• [Text block]
Besides studies concerning collective goods problems, several other examples of the empirical analysis of rational actors in organizations can be found. There are many contributions dealing with employee turnover and the stability of employment relations, or the intrafirm mobility and career ladders of employees (see e.g. Brderl, 1991). Common to all of these studies is the assumption that the organization provides a given social structure which determines choices and behavior of the actors within it.

Another type of organizational analysis is given if organizations themselves are defined as units of action. This concept of corporate actors (Coleman, 1974, 1990) fits phenomena like the success of firms, the strategies of employers within employment relations or the analysis of buyer-supplier relationships. Like individual actors, organizations are often confronted with problems of cooperation and trust concerning their relations with actors outside their boundaries. This problem becomes more severe in view of the fact that business partners are relying to a relatively low degree on legal norms and enforceable contracts (Macaulay, 1963; Ellickson, 1987, 1991). Hence rational behavior of corporate actors in this case means that they will try to regulate their problematic relationships with appropriate cooperation mechanisms (cf. Raub and Weesie, 1993: 3). Alliances for research and development between firms are one example of such governance structures. Here the corporate actors face the problem that quality and quantity of the resources provided by the partner cannot be completely controlled. Since the incentives for free-riding are more severe when the volume of the project and the dependency of both firms are high and there is little experience with the partner, the actors will invest more resources in cooperation mechanisms (Blumberg, 1997).

Another subject of RC-analyses are families and households. The family as a basic unit of social life has always been a central topic within the social sciences. On the collective level, families are the main place of socialization in society. On the individual level, families and households can be seen as an attempt by actors to benefit from collective action due to economies of scale or an efficient division of labor. It is mostly this second aspect which is highlighted by RC-approaches to families and households. The pioneering work of Gary S. Becker (1962, 1976, 1981) deals with the behavior of family members within a market-oriented framework. His theoretical analysis is based on three core assumptions: the concept of human capital, a theory of time allocation and the idea of a common household production. In this sense, households are organized groups of actors with common interests trying to maximize a common household objective function. Marriage relationships come into existence because they may provide additional individual benefits for the partners. This is a result of the division of work within the common household if there exist comparative advantages between spouses (Becker, 1981: Ch. 2).

This theoretical framework—often called new home economics—deals mainly with five topics (see Krsselberg et al., 1986). First, the marriage decision can be analyzed as goal-oriented behavior. The individuals who are acting in the marriage market decide voluntarily to build a marriage partnership (Becker, 1981: Ch. 2). In this process, the actors evaluate basic commodities provided by the partner like “children, prestige and esteem, health, altruism, envy and pleasure of the senses” (Becker, 1981: 8). On the basis of these commodities, they try to maximize the expected gains of a future partnership by choosing the “best” partner available on the market. Because this evaluation does not end after the wedding, the second application consequently deals with the stability of marriage partnerships. The divorce of marriage partners can be explained within this framework by the expectation of advantages and disadvantages of the partnership in the future. This depends not only on the market situation itself but also on the costs and possibilities of searching for an alternative partner. Because the partners do not have complete knowledge about all possibilities, divorce is treated as a consequence of imperfect information in the marriage market (Becker et al., 1977; Becker, 1981: Ch. 10; Brderl and Diekmann, 1994). In an empirical analysis Becker et al. (1977) show empirical evidence for such a market-based and search-theoretical argumentation (cf. also Diekmann and Klein, 1991; South and Lloyd, 1995).

• [Assignment 1] Transcribe the rows of the stored entries verbatim, covering the stretch from the first row through the row containing "6: (407, 700)", with both ends included. Leave the pictures out of your answer.

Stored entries
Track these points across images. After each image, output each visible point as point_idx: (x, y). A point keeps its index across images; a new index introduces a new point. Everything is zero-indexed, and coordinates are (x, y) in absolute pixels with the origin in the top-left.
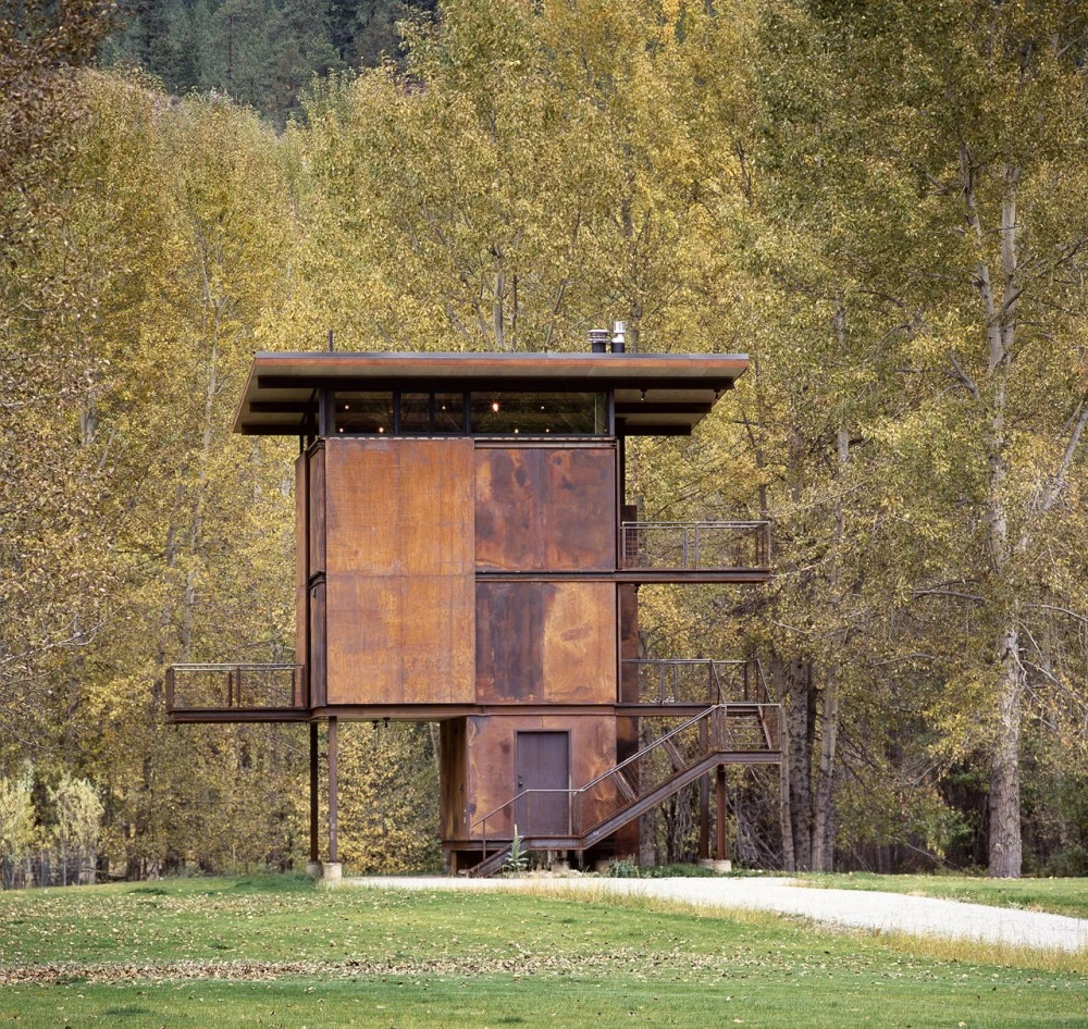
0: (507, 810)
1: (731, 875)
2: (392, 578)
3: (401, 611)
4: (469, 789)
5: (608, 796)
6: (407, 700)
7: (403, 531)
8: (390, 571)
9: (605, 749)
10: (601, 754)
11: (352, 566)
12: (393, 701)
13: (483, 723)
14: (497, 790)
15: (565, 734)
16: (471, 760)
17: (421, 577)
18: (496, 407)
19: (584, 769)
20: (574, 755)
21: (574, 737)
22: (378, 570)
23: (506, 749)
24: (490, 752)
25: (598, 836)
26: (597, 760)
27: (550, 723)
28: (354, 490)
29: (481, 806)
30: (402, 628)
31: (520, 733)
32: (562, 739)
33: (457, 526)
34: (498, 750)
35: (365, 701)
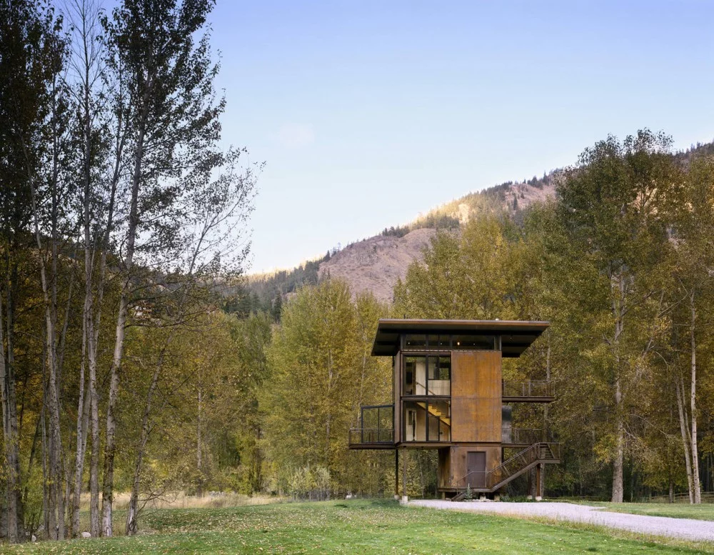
0: (464, 479)
1: (541, 501)
2: (474, 399)
3: (477, 410)
4: (451, 471)
5: (499, 474)
6: (479, 441)
7: (478, 383)
8: (473, 396)
9: (498, 457)
10: (496, 460)
11: (460, 395)
12: (474, 441)
13: (456, 449)
14: (461, 472)
15: (484, 452)
16: (452, 461)
17: (484, 399)
18: (459, 344)
19: (491, 464)
20: (487, 460)
21: (487, 453)
22: (469, 396)
23: (464, 457)
24: (458, 459)
25: (496, 487)
26: (495, 462)
27: (479, 449)
28: (461, 369)
29: (455, 477)
30: (477, 416)
31: (469, 452)
32: (483, 454)
33: (496, 381)
34: (461, 458)
35: (465, 441)
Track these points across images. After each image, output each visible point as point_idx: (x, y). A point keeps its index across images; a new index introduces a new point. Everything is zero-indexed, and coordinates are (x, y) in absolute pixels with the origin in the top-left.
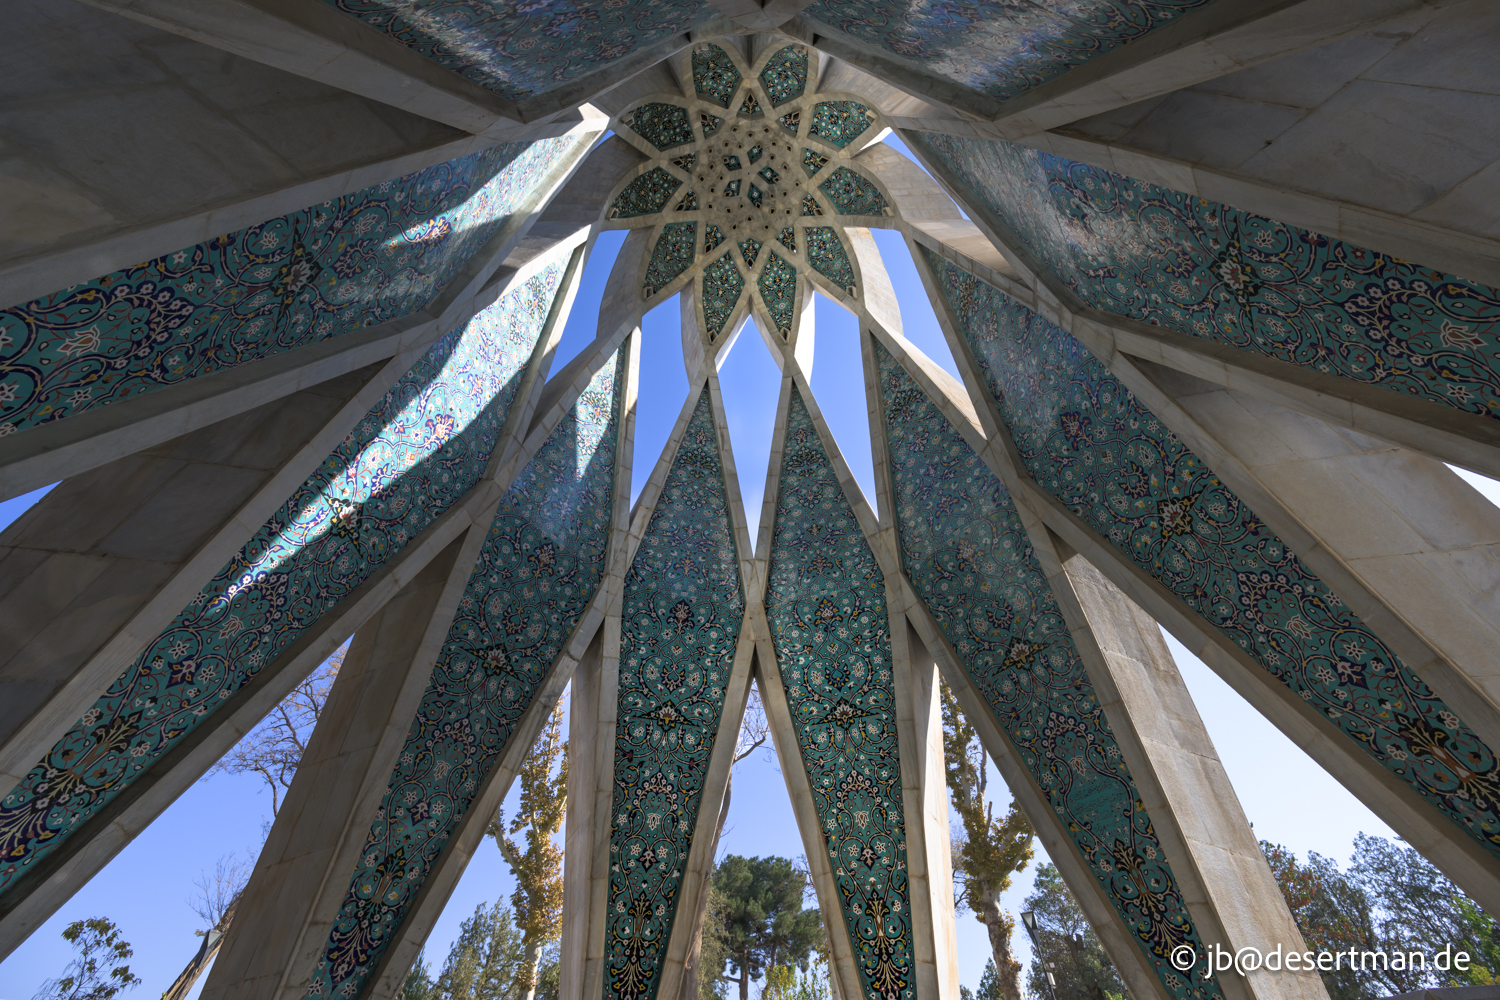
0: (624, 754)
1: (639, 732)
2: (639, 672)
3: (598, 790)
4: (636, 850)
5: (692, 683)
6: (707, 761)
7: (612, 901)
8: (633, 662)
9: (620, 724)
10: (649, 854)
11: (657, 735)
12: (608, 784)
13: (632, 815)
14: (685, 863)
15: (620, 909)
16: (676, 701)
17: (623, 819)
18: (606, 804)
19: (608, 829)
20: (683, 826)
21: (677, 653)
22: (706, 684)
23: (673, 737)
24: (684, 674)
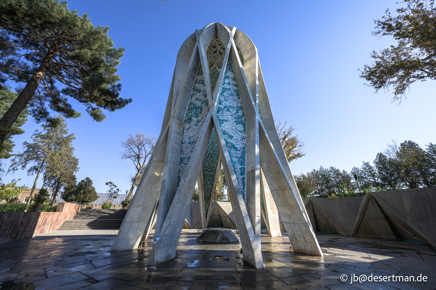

• [Assignment 2] In the passage on rational choice analysis, condense the paragraph beginning "Another subject of RC-analyses" into a short list that keeps its main facts.

• [Solution 1]
Track these points across images. After each image, output each visible point as point_idx: (x, y). A point keeps its index across images; a new index introduces a new point. Everything is zero-indexed, and coordinates are (x, y) in absolute pixels with the origin in the top-left.
0: (507, 810)
1: (731, 875)
2: (392, 578)
3: (401, 611)
4: (469, 789)
5: (608, 796)
6: (407, 700)

• [Solution 2]
- Families and households are another subject of RC analyses. The family has always been a central topic in the social sciences.
- At the collective level, families are society's main place of socialization.
- At the individual level, families and households are an attempt by actors to gain from collective action through economies of scale or an efficient division of labor. RC approaches mostly highlight this aspect.
- Gary S. Becker's pioneering work (1962, 1976, 1981) treats family members' behavior within a market-oriented framework.
- His analysis rests on three core assumptions: human capital, a theory of time allocation, and common household production.
- Households are thus organized groups of actors with common interests who try to maximize a common household objective function.
- Marriages arise because they may give the partners additional individual benefits. These benefits result from dividing work within the household when spouses have comparative advantages (Becker, 1981: Ch. 2).